Substituting for $g = 10{\text{m}}{{\text{s}}^{ - 2}}$ , $s = 2 \times {10^{ - 1}}{\text{m}}$ and ${v_1} = 0 \cdot 4{\text{m}}{{\text{s}}^{ - 1}}$ in equation (2) we get, ${v_2} = \sqrt {2 \times 10 \times \left( {2 \times {{10}^{ - 1}}} \right) + {{\left( {0 \cdot 4} \right)}^2}} = 2 \cdot 04{\text{m}}{{\text{s}}^{ - 1}}$

Thus the velocity of the water stream at the given distance below the tap is obtained to be ${v_2} = 2 \cdot 04{\text{m}}{{\text{s}}^{ - 1}}$ .

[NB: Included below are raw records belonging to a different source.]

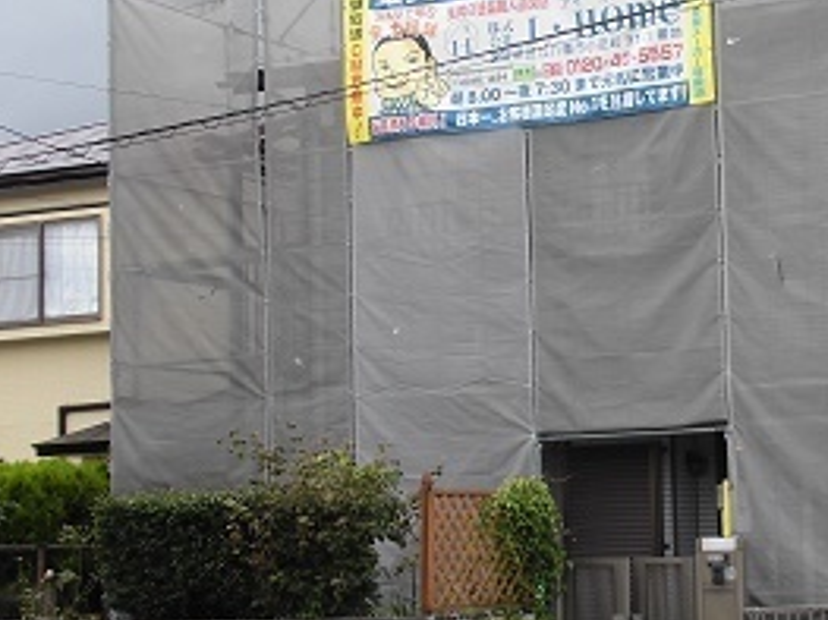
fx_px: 1865
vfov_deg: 18.9
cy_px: 316
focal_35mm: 78
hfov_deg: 24.3
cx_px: 749
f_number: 3.7
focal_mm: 7.28
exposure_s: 1/320
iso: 64
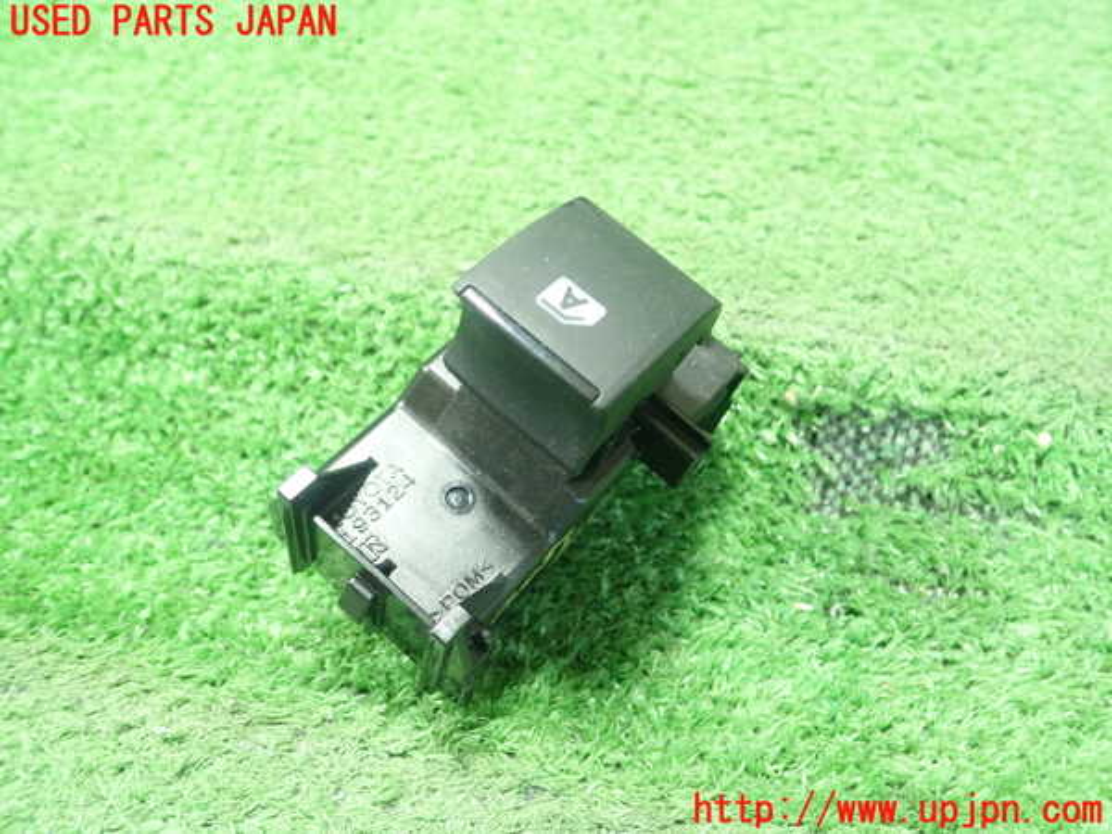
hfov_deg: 60.0
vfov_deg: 46.8
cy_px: 417
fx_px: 964
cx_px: 556
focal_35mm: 30
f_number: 2.3
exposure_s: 1/80
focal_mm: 5.5
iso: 800
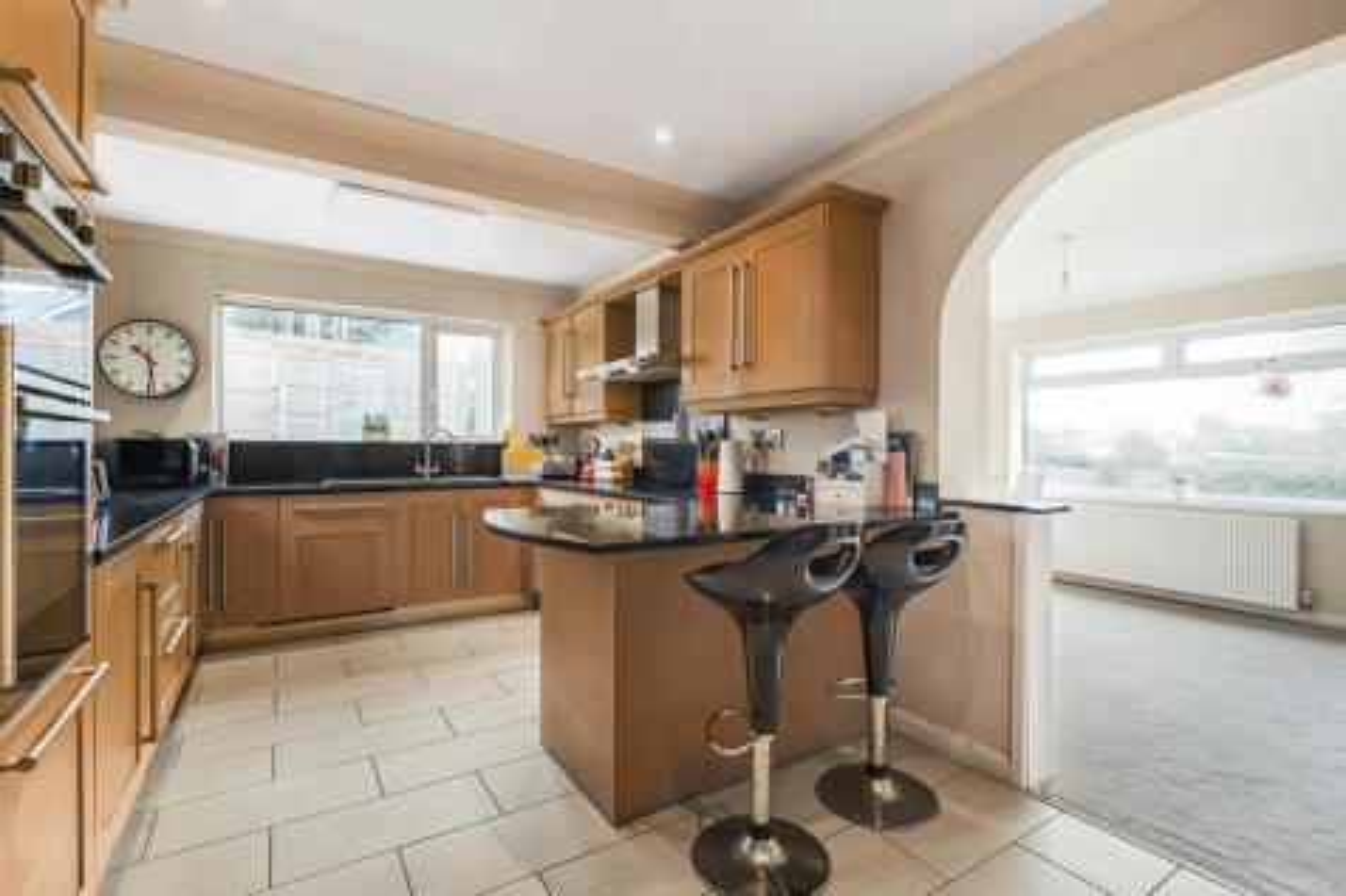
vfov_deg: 72.0
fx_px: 617
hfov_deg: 95.0
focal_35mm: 16
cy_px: 448
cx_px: 673
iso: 200
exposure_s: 1/13
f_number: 8
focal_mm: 16.5
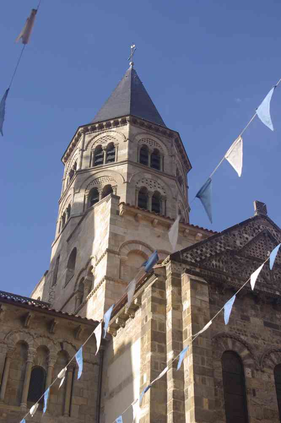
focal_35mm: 50
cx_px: 140
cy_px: 212
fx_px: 581
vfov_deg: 40.0
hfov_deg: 27.2
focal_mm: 33
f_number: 6.7
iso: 100
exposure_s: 1/125
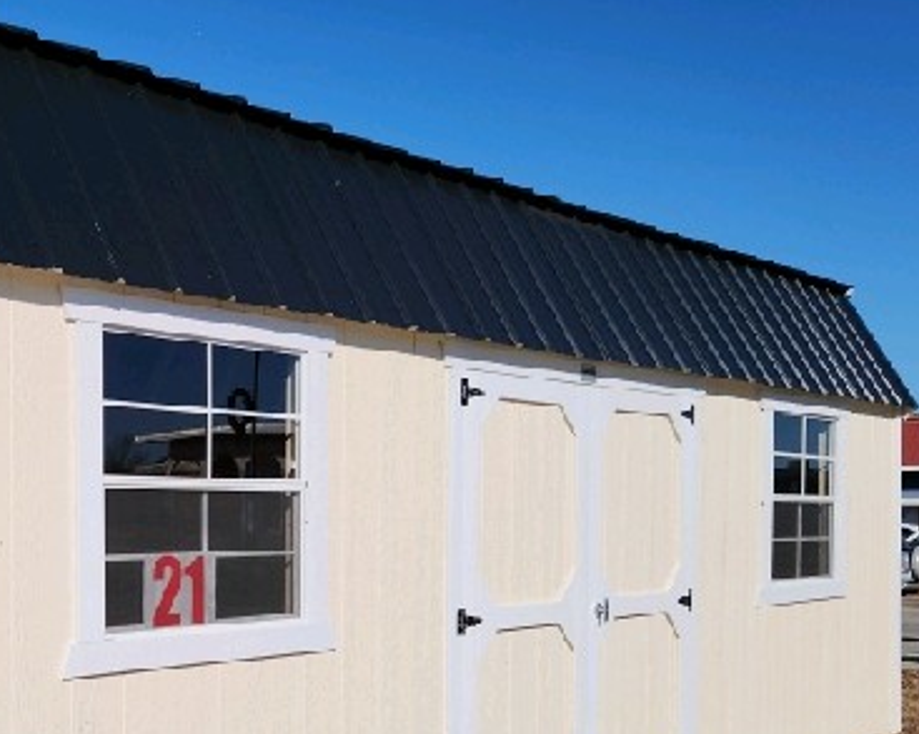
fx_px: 1332
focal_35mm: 49
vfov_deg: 30.3
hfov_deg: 36.6
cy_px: 551
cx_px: 168
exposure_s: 1/5000
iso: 20
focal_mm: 5.4
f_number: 1.8
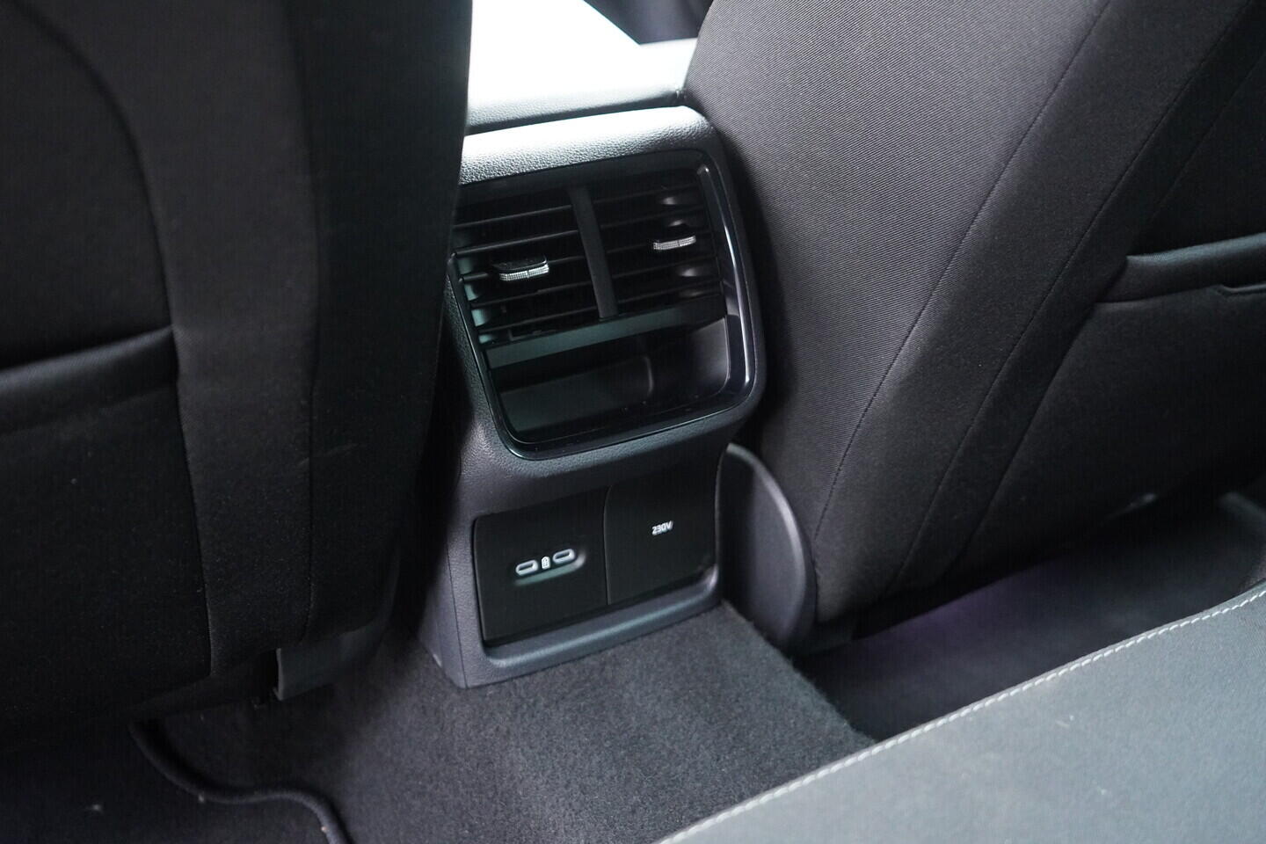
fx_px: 1266
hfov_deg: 53.1
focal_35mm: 36
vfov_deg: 36.9
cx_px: 633
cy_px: 422
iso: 5000
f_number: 2.8
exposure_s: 1/40
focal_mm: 24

Step 3: Using the continuity equation, obtain the diameter ${d_2}$ of the water stream.
The equation of continuity for the flow of water from the tap can be expressed as

${A_1}{v_1} = {A_2}{v_2}$ -------- (3)

Substituting for ${A_1} = \pi {\left( {\dfrac{{8 \times {{10}^{ - 3}}}}{2}} \right)^2}{{\text{m}}^2}$ , ${A_2} = \pi {\left( {\dfrac{{{d_2}}}{2}} \right)^2}$ , ${v_2} = 2 \cdot 04{\text{m}}{{\text{s}}^{ - 1}}$ and ${v_1} = 0 \cdot 4{\text{m}}{{\text{s}}^{ - 1}}$ in equation (3) we get, $\pi {\left( {\dfrac{{8 \times {{10}^{ - 3}}}}{2}} \right)^2} \times 0 \cdot 4 = \pi {\left( {\dfrac{{{d_2}}}{2}} \right)^2} \times 2 \cdot 04$

Cancelling out the similar terms we get, ${\left( {8 \times {{10}^{ - 3}}} \right)^2} \times 0 \cdot 4 = {d_2}^2 \times 2 \cdot 04$

$\Rightarrow {d_2} = \sqrt {\dfrac{{{{\left( {8 \times {{10}^{ - 3}}} \right)}^2} \times 0 \cdot 4}}{{2 \cdot 04}}} \approx 3 \cdot 6 \times {10^{ - 3}}{\text{m}}$

$\therefore$ the required diameter of the water stream is obtained to be ${d_2} \approx 3 \cdot 6 \times {10^{ - 3}}{\text{m}}$ .

So the correct option is D.

Note: The stream of water flowing from the tap has a conical shape. The velocity of the water stream at the opening of the tap ${v_1}$ will be the initial velocity of the stream and the velocity at the given distance $s$ below the tap will be the final velocity of the water stream. Also, as the water is continuously flowing down from the tap, its acceleration will be the acceleration due to gravity $g$ . These facts are considered while expressing the equation of motion for the water stream (equation (1)).